European Parliament votes to adopt Maltese-led report on right to disconnect

The European Parliament has voted to adopt a report recommending legislative action on the right to disconnect, an effort that was spearheaded by Maltese MEP Alex Agius Saliba. 

The majority of MEPs at the session on Wednesday voted in favour of the report, with 472 votes in favour, 126 against and 83 abstentions. The results of the vote were announced in the parliament on Thursday afternoon. 

After debating the report during a plenary session in parliament on Wednesday, the parliament will now formally recommend that the European Commission propose a directive which will require member states to adopt a minimum set of standards that guarantee workers the right to disconnect. 

The right to disconnect or switch off, as it is sometimes referred to, is a concept that comes from the idea that due to work-related communication being carried out on modern technology, employees feel they are always ‘on call’ and feel pressure to carry out tasks like answering texts, emails or phone calls outside their regular working hours. 

Proponents of the concept say it has led to a degradation of quality of life as the consequences of constant connection lead to diminished rest time for workers. 

Labour MEP Agius Saliba spearheaded a report demanding the right to digitally disconnect, which the European Parliament’s employment committee approved in a vote last December.

In a video message posted to Facebook shortly after the vote was announced, Agius Saliba expressed his satisfaction that over 70% of MEPs voted for the adoption of his report.

“Despite the obstacles we faced, we continued to work hard to find compromises to keep this vote alive and ultimately for this important right to be given to all workers throughout member states,” Agius Saliba said. 

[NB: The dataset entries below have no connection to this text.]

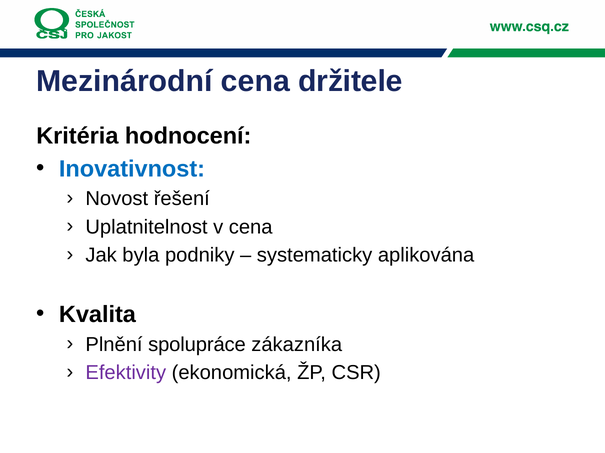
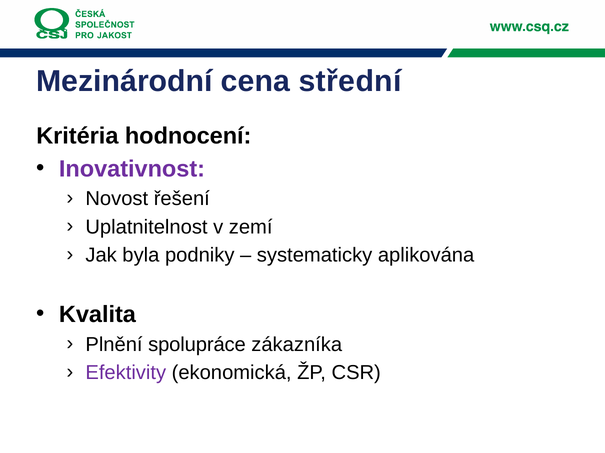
držitele: držitele -> střední
Inovativnost colour: blue -> purple
v cena: cena -> zemí
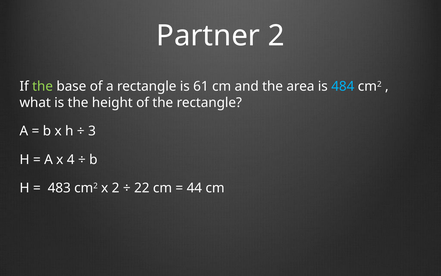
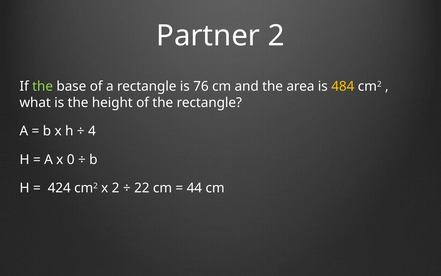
61: 61 -> 76
484 colour: light blue -> yellow
3: 3 -> 4
4: 4 -> 0
483: 483 -> 424
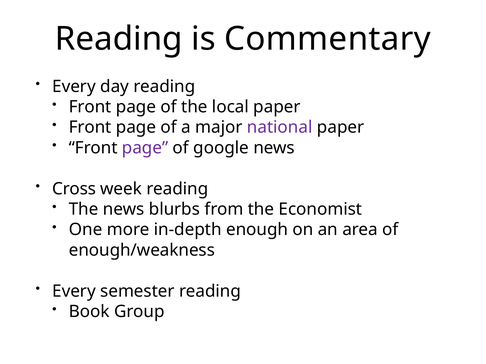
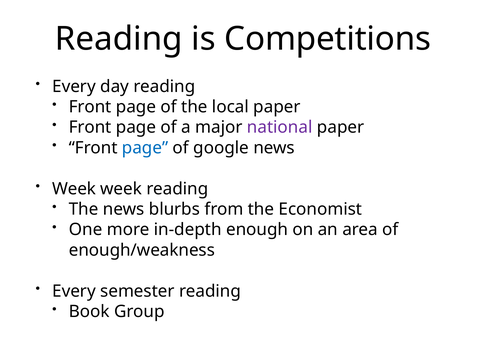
Commentary: Commentary -> Competitions
page at (145, 148) colour: purple -> blue
Cross at (74, 189): Cross -> Week
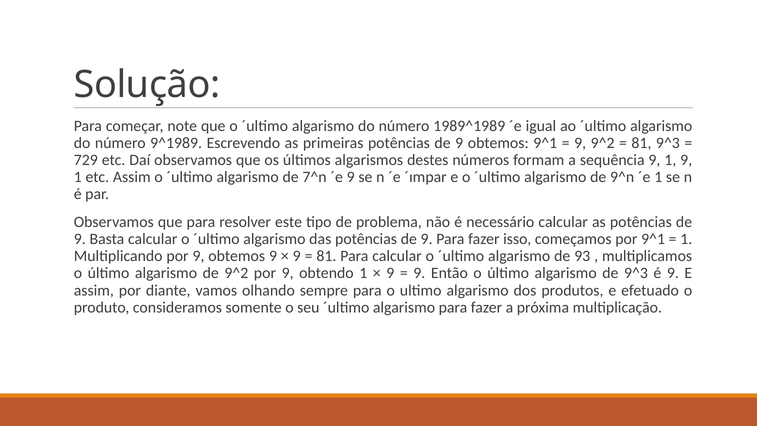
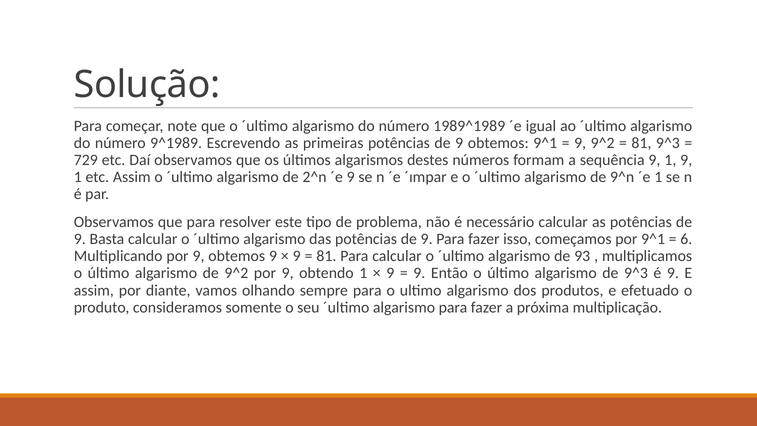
7^n: 7^n -> 2^n
1 at (686, 239): 1 -> 6
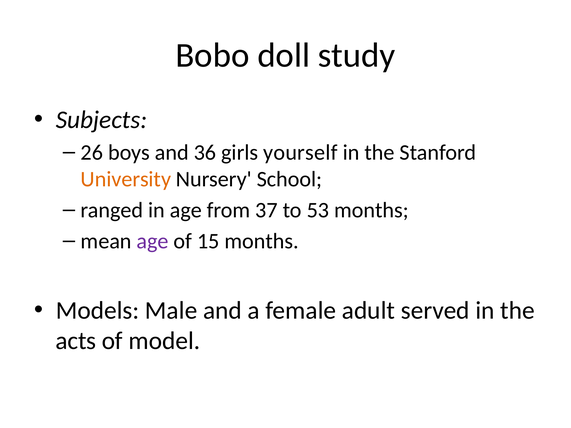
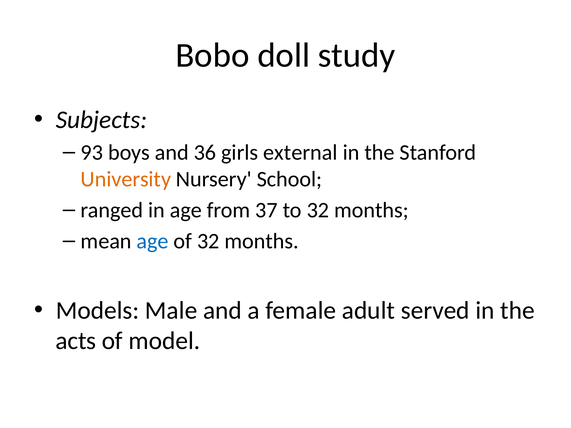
26: 26 -> 93
yourself: yourself -> external
to 53: 53 -> 32
age at (153, 241) colour: purple -> blue
of 15: 15 -> 32
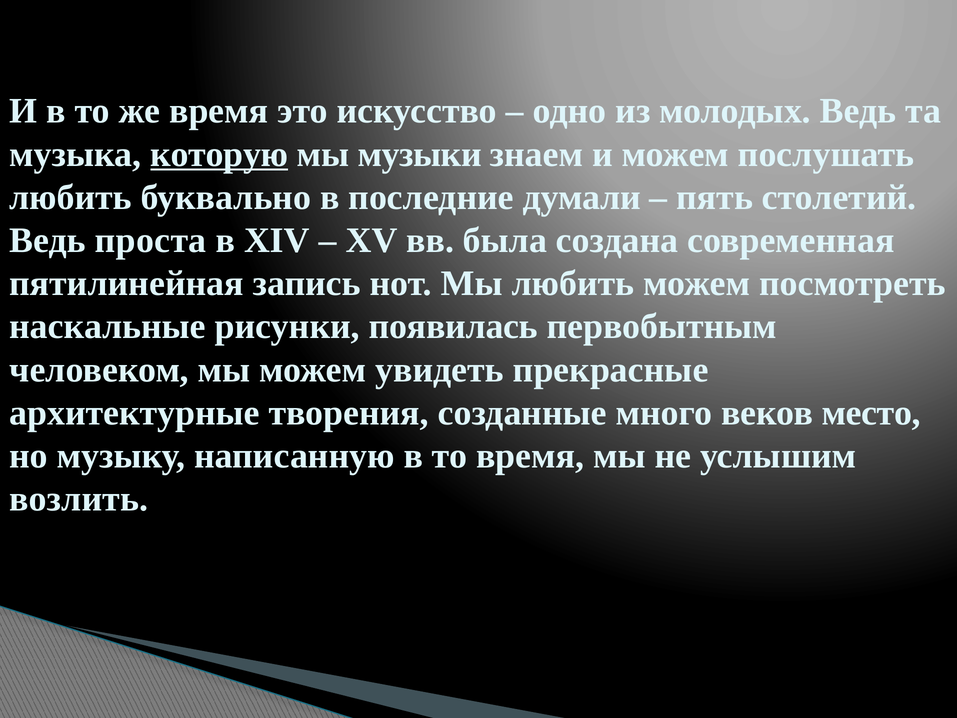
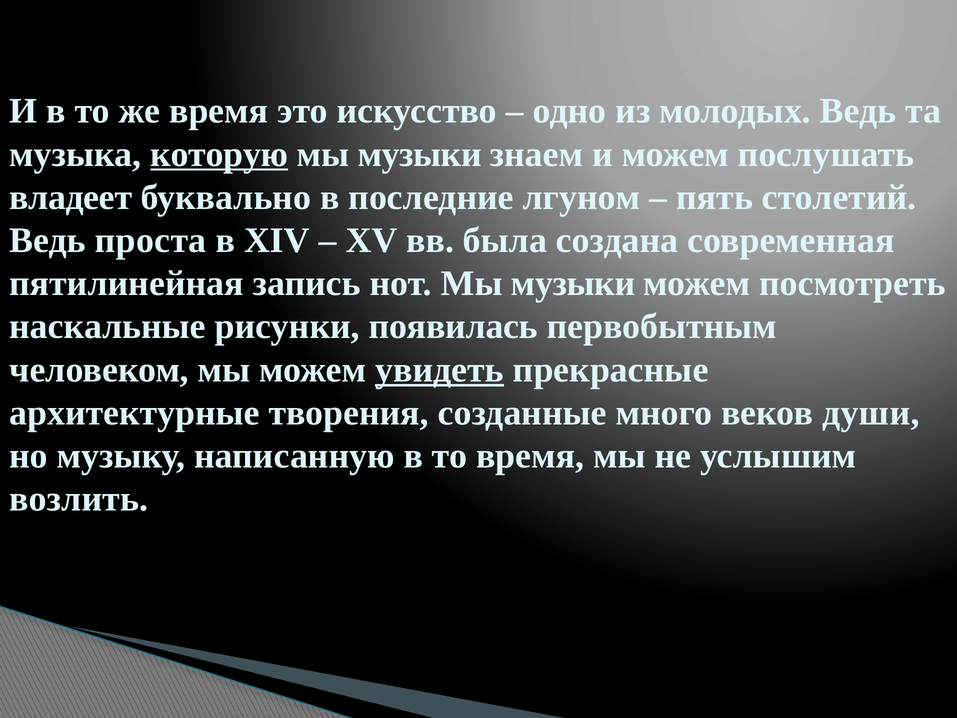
любить at (71, 197): любить -> владеет
думали: думали -> лгуном
нот Мы любить: любить -> музыки
увидеть underline: none -> present
место: место -> души
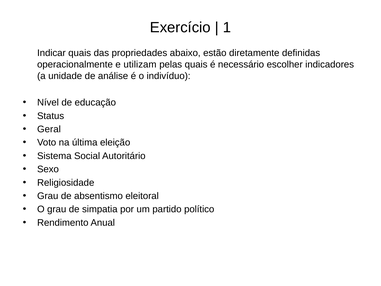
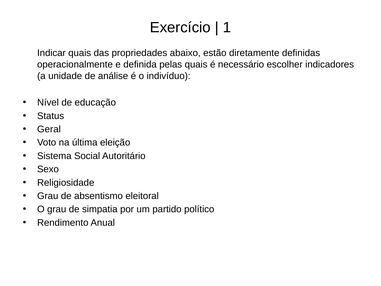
utilizam: utilizam -> definida
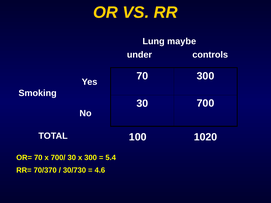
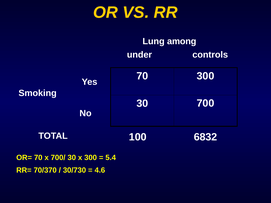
maybe: maybe -> among
1020: 1020 -> 6832
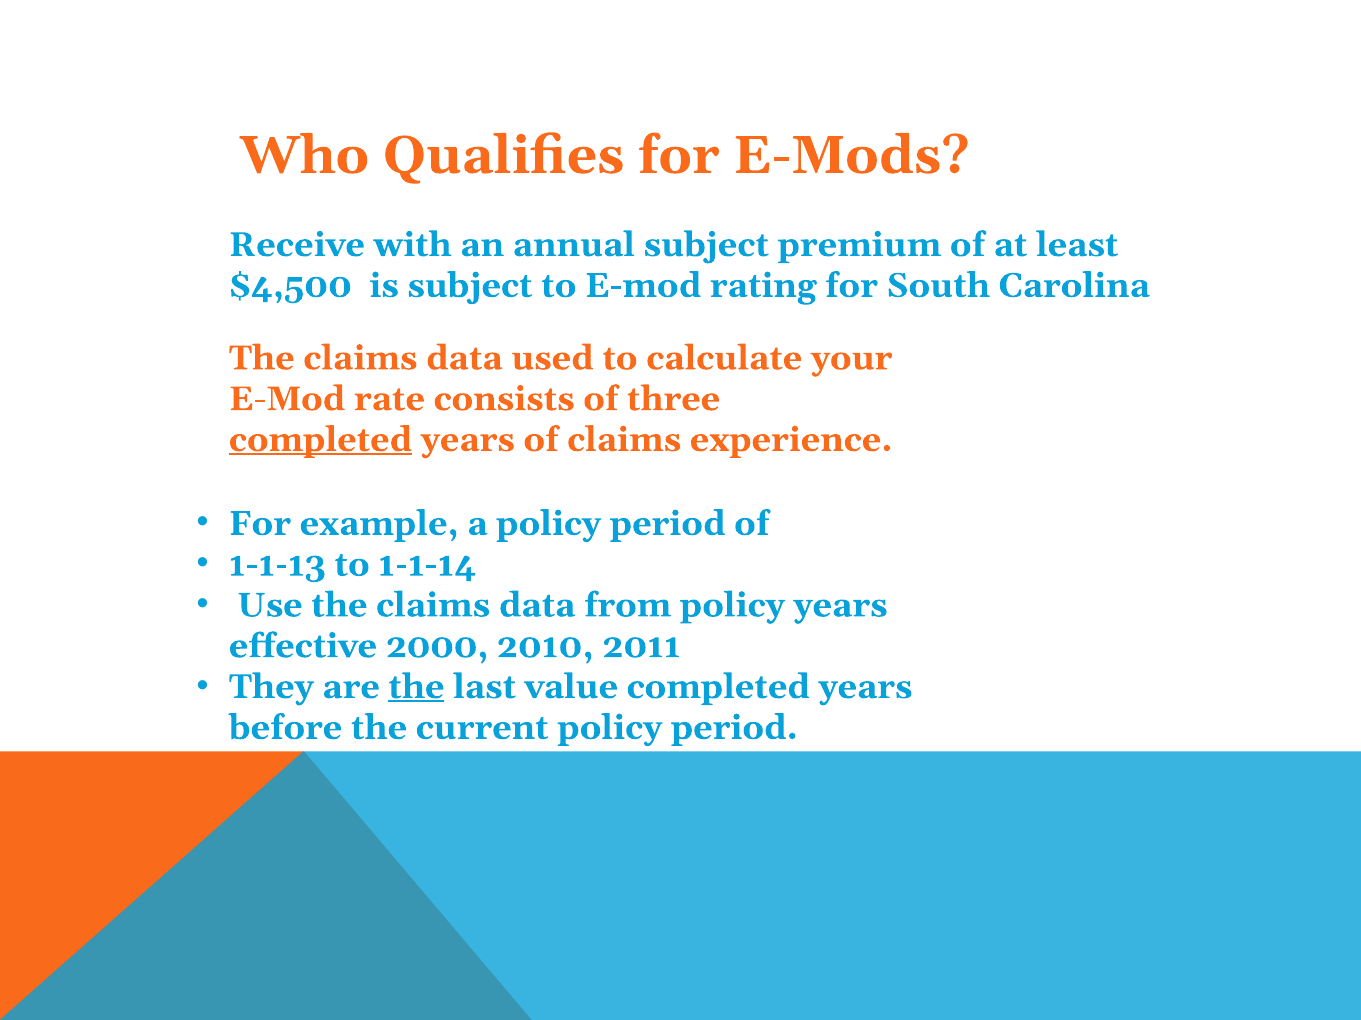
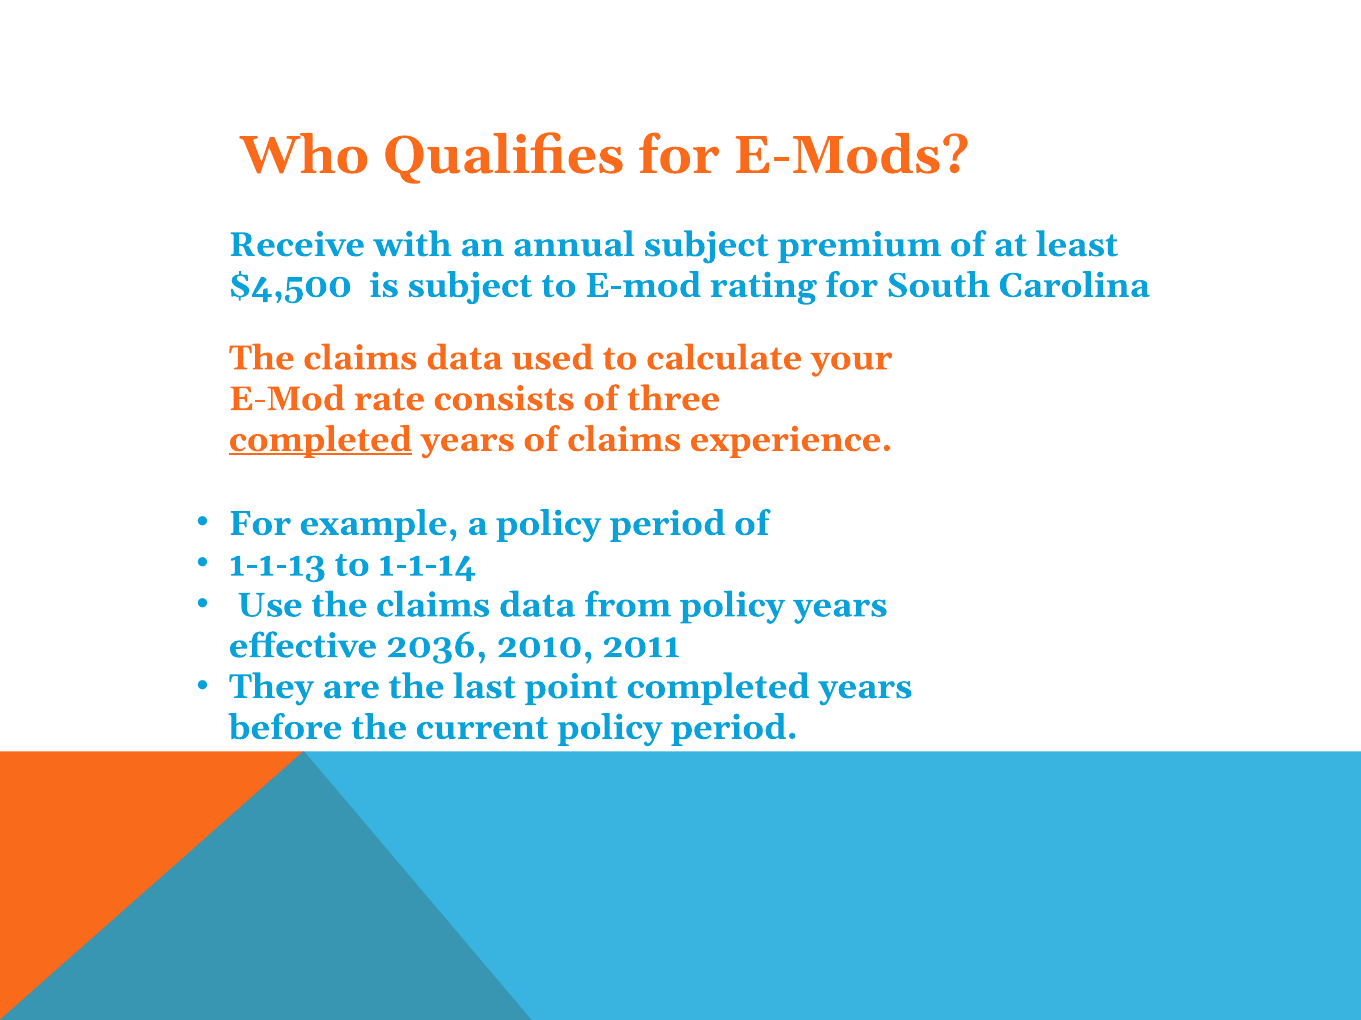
2000: 2000 -> 2036
the at (416, 687) underline: present -> none
value: value -> point
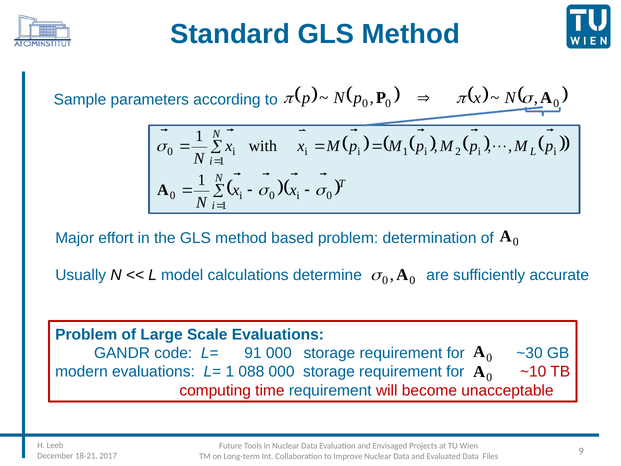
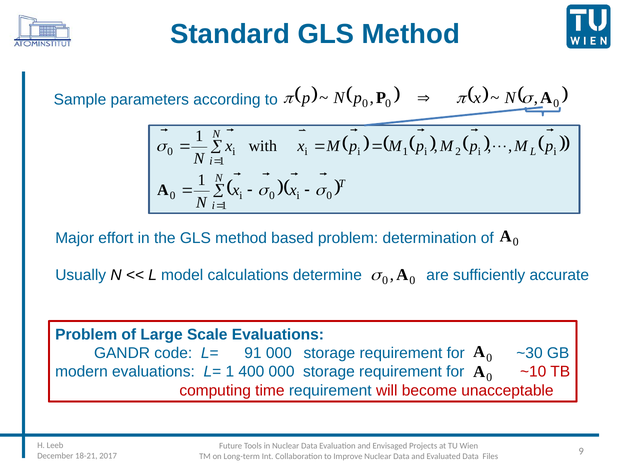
088: 088 -> 400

“Now it’s on the European Commission to enact this legislation that we wrote and negotiated to go into effect and be enjoyed by all citizens.” 

“We cannot continue to treat workers like robots and prevent them from enjoying their fundamental rights to rest, to enjoy their loved ones without being hampered by work-related texts and emails. Today the European Parliament voted not to turn its back on the workers it represents.”

Agius Saliba called on European Commissioner for Jobs and Social Rights Nicolas Schmit to take action quickly and start discussions with the European Commission so that workers may have access to their rights as quickly as possible. 

His report recommends a directive that would introduce the minimum requirement of using digital tools outside working time and offer the right to disconnect for all workers and provide sufficient records of working time for workers to be able to impose their limits.

Employees will also be able to ask for fair compensation and be protected when looking to enforce their rights, to ensure they do not face negative repercussions as a result.